Getting started
Before getting started – consider how you will manage your time
Video clip transcript:s
Dr Iain Garner, Principal Lecturer in Psychology: When students come to me and they want to start the dissertation process, they are often very nervous about what to do. They are at a loss of how to start this mega piece of work as they perceive it. In my mind, there are two basic approaches. I advise them to think, what are you interested in? What from your degree has made you think again? Or think, that's challenging, I like that or I don't like that. I like to run that alongside another question. What access to a research data or database, or participants have you got?
Shawna McCoy, Lecturer in Criminology: I think many students make the mistake of thinking that a dissertation begins in the 3 rd year. One of the things I encourage the students that I'm involved is to be thinking about the dissertation whilst they're doing their 2 nd year of study and be asking questions themselves about what it is that they are interested in? And is there anyway that I can start to look at that during the summer? So in the time you have off, can you volunteer for an organisation that you are able to do your dissertation on. To look at, in relation to access to individuals that you are going to need. Who do you want to talk to about a specific question that you might have.

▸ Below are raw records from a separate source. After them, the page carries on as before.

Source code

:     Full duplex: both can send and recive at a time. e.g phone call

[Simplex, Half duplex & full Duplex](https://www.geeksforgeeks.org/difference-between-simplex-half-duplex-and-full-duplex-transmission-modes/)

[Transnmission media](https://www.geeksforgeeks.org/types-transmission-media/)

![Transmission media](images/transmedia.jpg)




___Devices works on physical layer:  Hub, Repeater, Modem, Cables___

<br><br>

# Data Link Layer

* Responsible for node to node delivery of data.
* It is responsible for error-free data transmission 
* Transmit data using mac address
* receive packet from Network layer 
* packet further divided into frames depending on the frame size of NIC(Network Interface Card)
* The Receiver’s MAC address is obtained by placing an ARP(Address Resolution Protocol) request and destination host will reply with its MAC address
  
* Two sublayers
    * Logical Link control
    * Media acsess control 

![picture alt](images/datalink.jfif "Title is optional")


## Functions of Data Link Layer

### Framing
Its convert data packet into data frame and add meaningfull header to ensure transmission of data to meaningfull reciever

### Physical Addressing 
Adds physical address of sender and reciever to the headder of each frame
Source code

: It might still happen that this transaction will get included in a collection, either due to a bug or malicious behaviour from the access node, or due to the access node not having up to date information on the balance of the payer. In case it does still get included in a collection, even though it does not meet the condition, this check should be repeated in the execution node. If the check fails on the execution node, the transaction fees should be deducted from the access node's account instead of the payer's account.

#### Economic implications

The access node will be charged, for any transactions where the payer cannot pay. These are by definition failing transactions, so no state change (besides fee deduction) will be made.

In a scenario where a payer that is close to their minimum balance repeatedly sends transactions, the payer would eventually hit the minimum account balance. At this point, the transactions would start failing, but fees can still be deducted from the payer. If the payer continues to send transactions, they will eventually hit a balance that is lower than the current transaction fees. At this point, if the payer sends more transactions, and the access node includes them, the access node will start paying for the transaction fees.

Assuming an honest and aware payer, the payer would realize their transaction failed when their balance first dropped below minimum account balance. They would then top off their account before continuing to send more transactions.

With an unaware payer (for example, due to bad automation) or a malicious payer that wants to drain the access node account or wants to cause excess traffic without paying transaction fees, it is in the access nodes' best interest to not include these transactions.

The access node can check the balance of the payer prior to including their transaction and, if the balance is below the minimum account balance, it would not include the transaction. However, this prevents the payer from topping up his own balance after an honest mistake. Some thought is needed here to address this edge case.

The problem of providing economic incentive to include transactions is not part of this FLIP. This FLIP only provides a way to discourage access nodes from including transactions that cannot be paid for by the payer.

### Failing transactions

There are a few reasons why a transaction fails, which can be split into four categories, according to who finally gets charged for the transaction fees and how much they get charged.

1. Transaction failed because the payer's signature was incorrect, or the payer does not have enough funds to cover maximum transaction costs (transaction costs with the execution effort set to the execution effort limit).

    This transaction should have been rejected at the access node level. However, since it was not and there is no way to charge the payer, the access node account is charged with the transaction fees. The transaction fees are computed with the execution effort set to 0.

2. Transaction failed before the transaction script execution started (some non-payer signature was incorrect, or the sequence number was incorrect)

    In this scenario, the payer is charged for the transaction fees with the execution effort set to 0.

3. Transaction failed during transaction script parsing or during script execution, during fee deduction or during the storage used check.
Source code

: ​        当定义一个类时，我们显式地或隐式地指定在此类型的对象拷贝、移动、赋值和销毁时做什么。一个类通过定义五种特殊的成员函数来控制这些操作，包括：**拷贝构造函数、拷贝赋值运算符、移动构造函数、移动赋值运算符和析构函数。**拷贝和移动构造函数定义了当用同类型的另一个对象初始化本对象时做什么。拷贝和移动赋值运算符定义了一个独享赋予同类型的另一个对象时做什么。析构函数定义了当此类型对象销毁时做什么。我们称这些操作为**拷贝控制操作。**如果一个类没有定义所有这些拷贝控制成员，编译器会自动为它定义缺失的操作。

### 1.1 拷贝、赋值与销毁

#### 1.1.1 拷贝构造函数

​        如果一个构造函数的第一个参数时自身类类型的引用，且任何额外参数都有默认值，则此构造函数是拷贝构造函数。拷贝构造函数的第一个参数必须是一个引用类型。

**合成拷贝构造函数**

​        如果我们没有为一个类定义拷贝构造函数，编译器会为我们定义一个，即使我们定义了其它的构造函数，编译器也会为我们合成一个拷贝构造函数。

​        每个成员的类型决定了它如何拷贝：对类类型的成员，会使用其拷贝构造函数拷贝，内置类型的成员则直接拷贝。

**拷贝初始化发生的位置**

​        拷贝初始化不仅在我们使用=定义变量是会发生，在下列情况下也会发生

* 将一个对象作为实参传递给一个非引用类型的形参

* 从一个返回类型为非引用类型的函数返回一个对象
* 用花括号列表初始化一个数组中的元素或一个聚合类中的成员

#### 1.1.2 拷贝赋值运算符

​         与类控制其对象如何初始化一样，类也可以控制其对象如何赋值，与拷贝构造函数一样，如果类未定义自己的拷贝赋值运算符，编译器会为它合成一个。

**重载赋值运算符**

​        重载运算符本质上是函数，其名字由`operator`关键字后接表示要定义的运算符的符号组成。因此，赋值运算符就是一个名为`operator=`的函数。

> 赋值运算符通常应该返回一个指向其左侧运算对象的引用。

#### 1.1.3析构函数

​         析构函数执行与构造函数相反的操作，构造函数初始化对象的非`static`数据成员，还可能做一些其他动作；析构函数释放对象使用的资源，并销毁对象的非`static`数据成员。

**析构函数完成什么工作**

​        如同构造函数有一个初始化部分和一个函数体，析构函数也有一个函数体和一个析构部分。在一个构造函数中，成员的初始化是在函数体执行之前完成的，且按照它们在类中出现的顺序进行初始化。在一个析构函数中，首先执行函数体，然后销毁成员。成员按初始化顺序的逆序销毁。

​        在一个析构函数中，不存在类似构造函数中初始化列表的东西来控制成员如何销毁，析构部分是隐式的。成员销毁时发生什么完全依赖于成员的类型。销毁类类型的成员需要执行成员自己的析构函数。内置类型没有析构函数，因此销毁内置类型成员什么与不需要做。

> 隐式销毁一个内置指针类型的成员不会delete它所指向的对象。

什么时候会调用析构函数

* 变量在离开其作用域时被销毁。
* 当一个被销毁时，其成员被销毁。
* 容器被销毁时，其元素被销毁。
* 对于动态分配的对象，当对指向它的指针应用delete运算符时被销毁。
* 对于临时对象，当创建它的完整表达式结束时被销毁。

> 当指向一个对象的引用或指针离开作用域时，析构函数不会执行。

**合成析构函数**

Christopher Crowther-Dowey, Principal Lecturer in Criminology: I think the process begins at the end of the 2 nd year when they identify an area of study. That to me is the right time. I think it's also right that they don't start to engage in any detailed activity until the start of the 3 rd year. It is possible that we can encourage them to work during the summer. But then they go off on a tangent. And then they have to be reigned in. I think it's important that they have that face to face contact. A contact which is intensive to ensure that they are not straying or wandering off. Their is an argument for them to be allowed to roam, but then they have to be reigned in and they might find it more frustrating if they have done two to three months of work during the summer.
Dr Iain Garner, Principal Lecturer in Psychology: So in my mind the student needs to be working on two fronts; that of, what questions interest me and what access to data do I have?